Long term investing is the way to go, but that doesn't mean you should hold every stock forever. We don't wish catastrophic capital loss on anyone. Anyone who held Kingbo Strike Limited (HKG:1421) for five years would be nursing their metaphorical wounds since the share price dropped 93% in that time. And it's not just long term holders hurting, because the stock is down 29% in the last year. More recently, the share price has dropped a further 13% in a month. However, we note the price may have been impacted by the broader market, which is down 11% in the same time period.

While a drop like that is definitely a body blow, money isn't as important as health and happiness.

Check out our latest analysis for Kingbo Strike

In his essay The Superinvestors of Graham-and-Doddsville Warren Buffett described how share prices do not always rationally reflect the value of a business. One flawed but reasonable way to assess how sentiment around a company has changed is to compare the earnings per share (EPS) with the share price.

Over five years Kingbo Strike's earnings per share dropped significantly, falling to a loss, with the share price also lower. At present it's hard to make valid comparisons between EPS and the share price. However, we can say we'd expect to see a falling share price in this scenario.

The graphic below depicts how EPS has changed over time (unveil the exact values by clicking on the image).

SEHK:1421 Past and Future Earnings March 31st 2020

We consider it positive that insiders have made significant purchases in the last year. Even so, future earnings will be far more important to whether current shareholders make money. Before buying or selling a stock, we always recommend a close examination of historic growth trends, available here..

A Different Perspective

We regret to report that Kingbo Strike shareholders are down 29% for the year. Unfortunately, that's worse than the broader market decline of 20%. Having said that, it's inevitable that some stocks will be oversold in a falling market.
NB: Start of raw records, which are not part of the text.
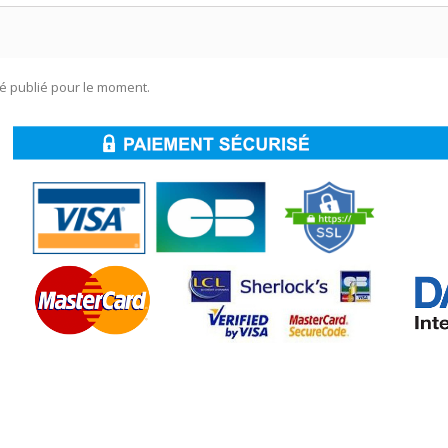
té publié pour le moment.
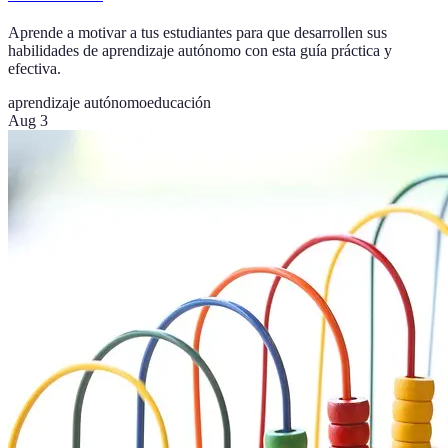
Aprende a motivar a tus estudiantes para que desarrollen sus
habilidades de aprendizaje autónomo con esta guía práctica y
efectiva.
aprendizaje autónomo
educación
Aug 3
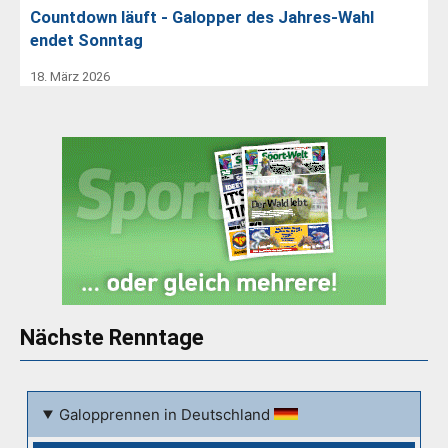
Countdown läuft - Galopper des Jahres-Wahl
endet Sonntag
18. März 2026
Nächste Renntage
Galopprennen in Deutschland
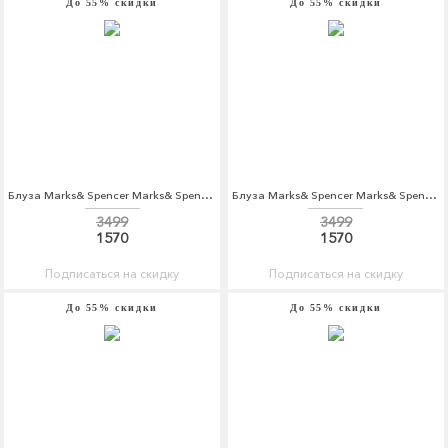
До 55% скидки
До 55% скидки
Блуза Marks& Spencer Marks& Spencer MA178EWBVZT0
Блуза Marks& Spencer Marks& Spencer MA178EWBKYW5
3499
3499
1570
1570
Подписаться на скидку
Подписаться на скидку
До 55% скидки
До 55% скидки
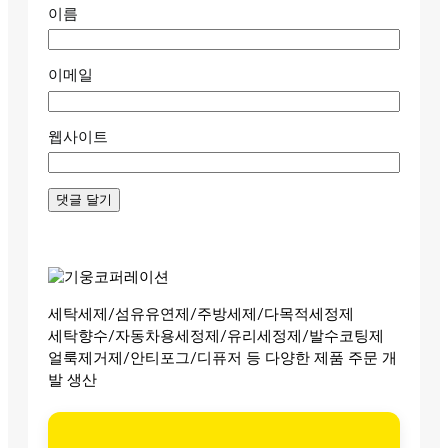
이름
이메일
웹사이트
세탁세제/섬유유연제/주방세제/다목적세정제
세탁향수/자동차용세정제/유리세정제/발수코팅제
얼룩제거제/안티포그/디퓨저 등 다양한 제품 주문 개
발 생산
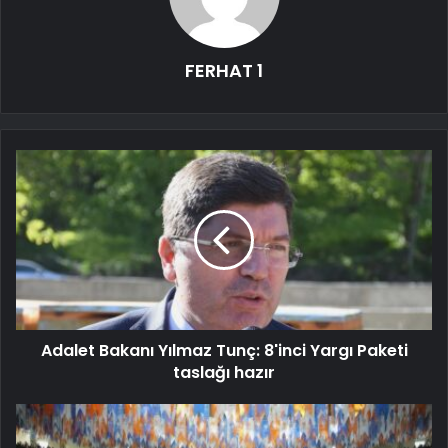
FERHAT 1
Adalet Bakanı Yılmaz Tunç: 8'inci Yargı Paketi
taslağı hazır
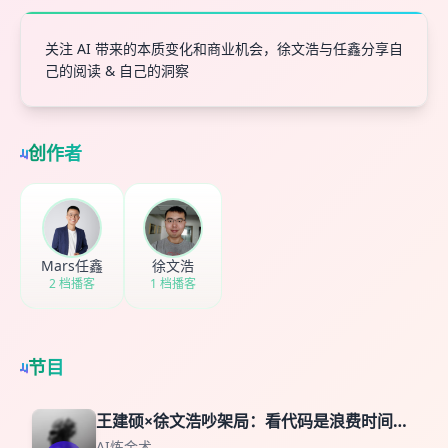
关注 AI 带来的本质变化和商业机会，徐文浩与任鑫分享自
己的阅读 & 自己的洞察
创作者
Mars任鑫
徐文浩
2 档播客
1 档播客
节目
王建硕×徐文浩吵架局：看代码是浪费时间，
还是人机唯一的桥梁
AI炼金术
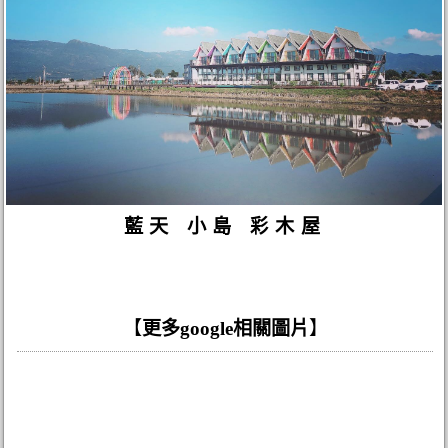
藍天 小島 彩木屋
【
更多google相關圖片
】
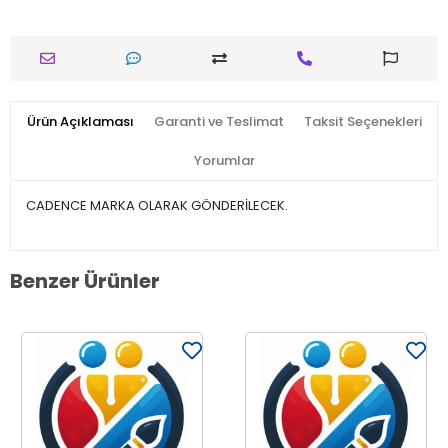
Ürün Açıklaması
Garanti ve Teslimat
Taksit Seçenekleri
Yorumlar
CADENCE MARKA OLARAK GÖNDERİLECEK.
Benzer Ürünler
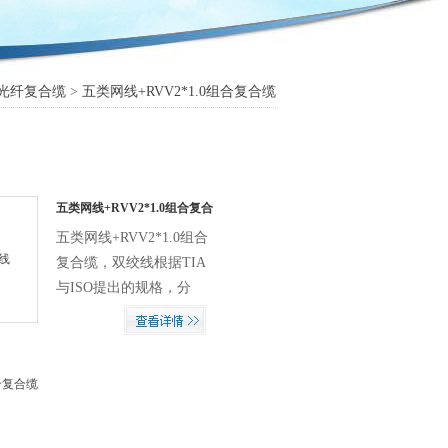
光纤复合缆
>
五类网线+RVV2*1.0组合复合缆
五类网线+RVV2*1.0组合复合
缆 通信电缆
五类网线+RVV2*1.0组合
复合缆，双绞线根据TIA
与ISO提出的规格，分
为：三类、四类、五类、
超五类、六类、七类，八
类等类型，不同的规格电
气性能不同。原则上数字
mp;#160;~&amp;amp;amp;amp;#160;+60℃
越大，版本越新，技术越
先进、串扰更小、带宽也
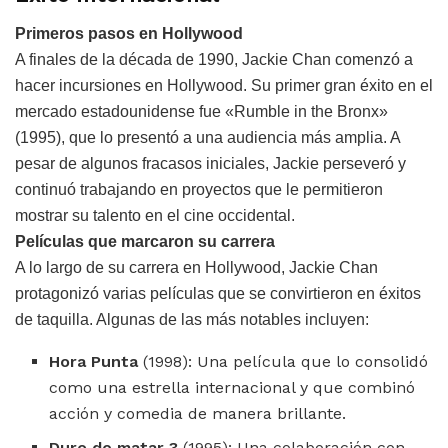
Primeros pasos en Hollywood
A finales de la década de 1990, Jackie Chan comenzó a
hacer incursiones en Hollywood. Su primer gran éxito en el
mercado estadounidense fue «Rumble in the Bronx»
(1995), que lo presentó a una audiencia más amplia. A
pesar de algunos fracasos iniciales, Jackie perseveró y
continuó trabajando en proyectos que le permitieron
mostrar su talento en el cine occidental.
Películas que marcaron su carrera
A lo largo de su carrera en Hollywood, Jackie Chan
protagonizó varias películas que se convirtieron en éxitos
de taquilla. Algunas de las más notables incluyen:
Hora Punta
(1998): Una película que lo consolidó
como una estrella internacional y que combinó
acción y comedia de manera brillante.
Duro de matar 3
(1995): Una colaboración con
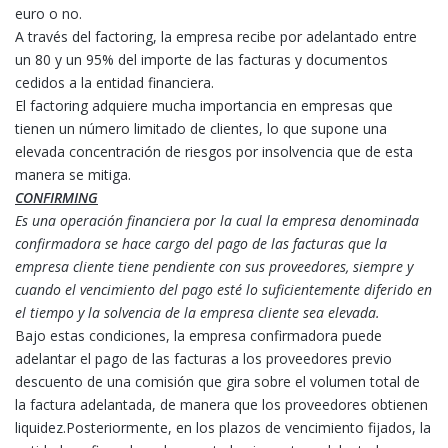
euro o no.
A través del factoring, la empresa recibe por adelantado entre
un 80 y un 95% del importe de las facturas y documentos
cedidos a la entidad financiera.
El factoring adquiere mucha importancia en empresas que
tienen un número limitado de clientes, lo que supone una
elevada concentración de riesgos por insolvencia que de esta
manera se mitiga.
CONFIRMING
Es una operación financiera por la cual la empresa denominada
confirmadora se hace cargo del pago de las facturas que la
empresa cliente tiene pendiente con sus proveedores, siempre y
cuando el vencimiento del pago esté lo suficientemente diferido en
el tiempo y la solvencia de la empresa cliente sea elevada.
Bajo estas condiciones, la empresa confirmadora puede
adelantar el pago de las facturas a los proveedores previo
descuento de una comisión que gira sobre el volumen total de
la factura adelantada, de manera que los proveedores obtienen
liquidez.Posteriormente, en los plazos de vencimiento fijados, la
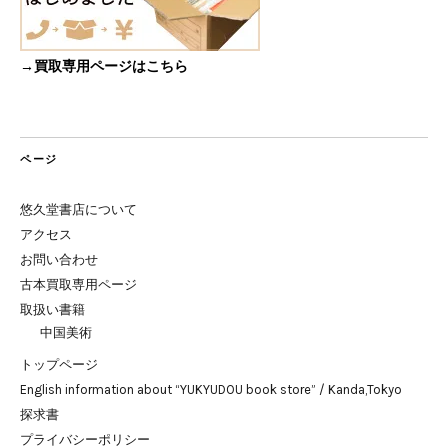
→買取専用ページはこちら
ページ
悠久堂書店について
アクセス
お問い合わせ
古本買取専用ページ
取扱い書籍
中国美術
トップページ
English information about “YUKYUDOU book store” / Kanda,Tokyo
探求書
プライバシーポリシー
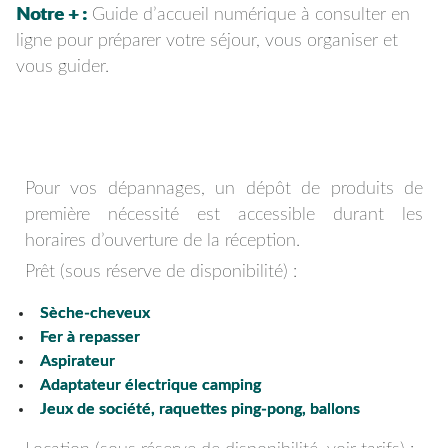
Notre + :
Guide d’accueil numérique à consulter en
ligne pour préparer votre séjour, vous organiser et
vous guider.
Pour vos dépannages, un dépôt de produits de
première nécessité est accessible durant les
horaires d’ouverture de la réception.
Prêt (sous réserve de disponibilité) :
Sèche-cheveux
Fer à repasser
Aspirateur
Adaptateur électrique camping
Jeux de société, raquettes ping-pong, ballons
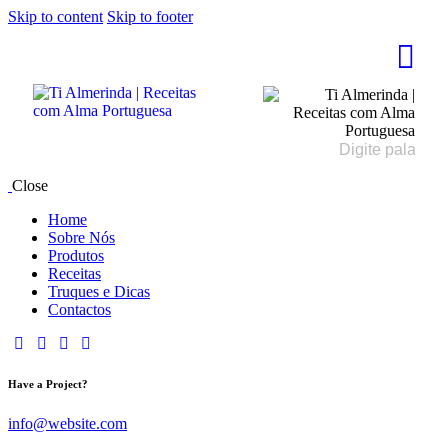
Skip to content
Skip to footer
Close
Home
Sobre Nós
Produtos
Receitas
Truques e Dicas
Contactos
Have a Project?
info@website.com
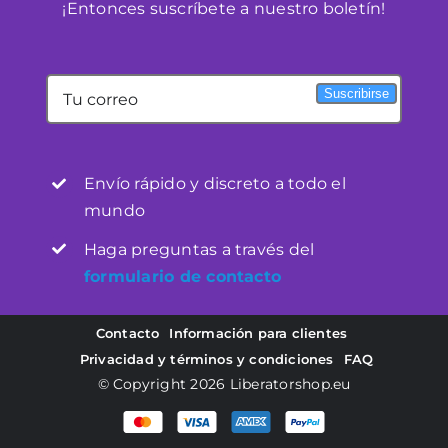
¡Entonces suscríbete a nuestro boletín!
Mijn Account
Suscribirse
Winkelwagen
Envío rápido y discreto a todo el
mundo
Haga preguntas a través del
formulario de contacto
Contacto
Información para clientes
Privacidad y términos y condiciones
FAQ
© Copyright 2026
Liberatorshop.eu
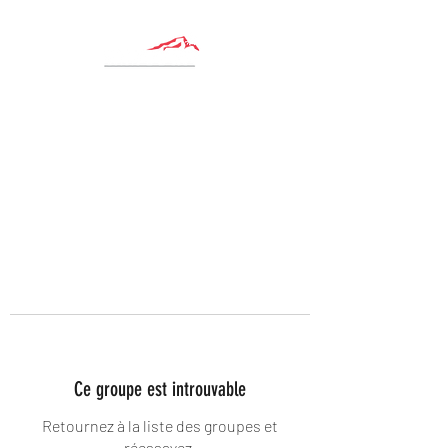
Ce groupe est introuvable
Retournez à la liste des groupes et
réessayez.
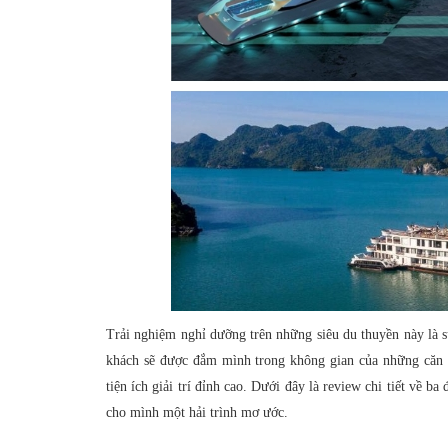
Trải nghiệm nghỉ dưỡng trên những siêu du thuyền này là s
khách sẽ được đắm mình trong không gian của những căn s
tiện ích giải trí đỉnh cao. Dưới đây là review chi tiết về ba
cho mình một hải trình mơ ước.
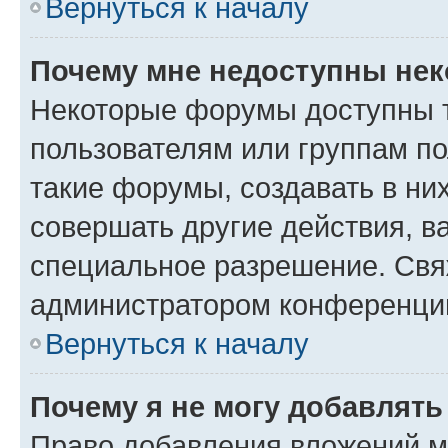
Вернуться к началу
Почему мне недоступны не
Некоторые форумы доступны 
пользователям или группам п
такие форумы, создавать в ни
совершать другие действия, в
специальное разрешение. Свя
администратором конференции
Вернуться к началу
Почему я не могу добавлят
Право добавления вложений м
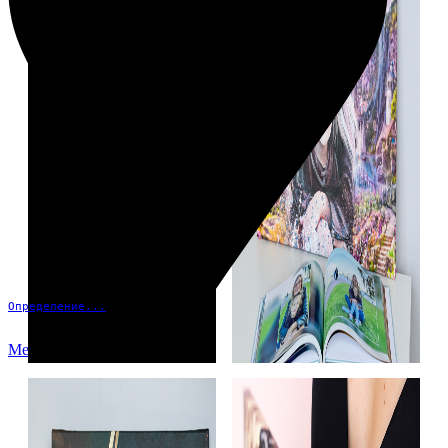
Определение...
Меню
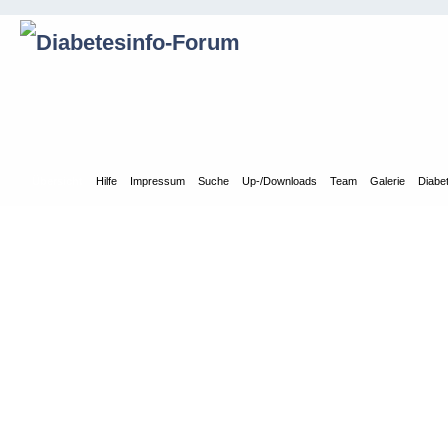
Übersicht
Hilfe
Impressum
Suche
Up-/Downloads
Team
Galerie
Diabe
The key is to keep your eyes on the fundamental developments. However, the loss over the last year isn't as bad as the 41% per annum loss investors have suffered over the last half decade. We would want clear information suggesting the company will grow, before taking the view that the share price will stabilize. I find it very interesting to look at share price over the long term as a proxy for business performance. But to truly gain insight, we need to consider other information, too. Case in point: We've spotted 4 warning signs for Kingbo Strike you should be aware of, and 1 of them doesn't sit too well with us.

Kingbo Strike is not the only stock that insiders are buying. For those who like to find winning investments this free list of growing companies with recent insider purchasing, could be just the ticket.

Please note, the market returns quoted in this article reflect the market weighted average returns of stocks that currently trade on HK exchanges.

If you spot an error that warrants correction, please contact the editor at editorial-team@simplywallst.com. This article by Simply Wall St is general in nature. It does not constitute a recommendation to buy or sell any stock, and does not take account of your objectives, or your financial situation. Simply Wall St has no position in the stocks mentioned.

We aim to bring you long-term focused research analysis driven by fundamental data. Note that our analysis may not factor in the latest price-sensitive company announcements or qualitative material. Thank you for reading.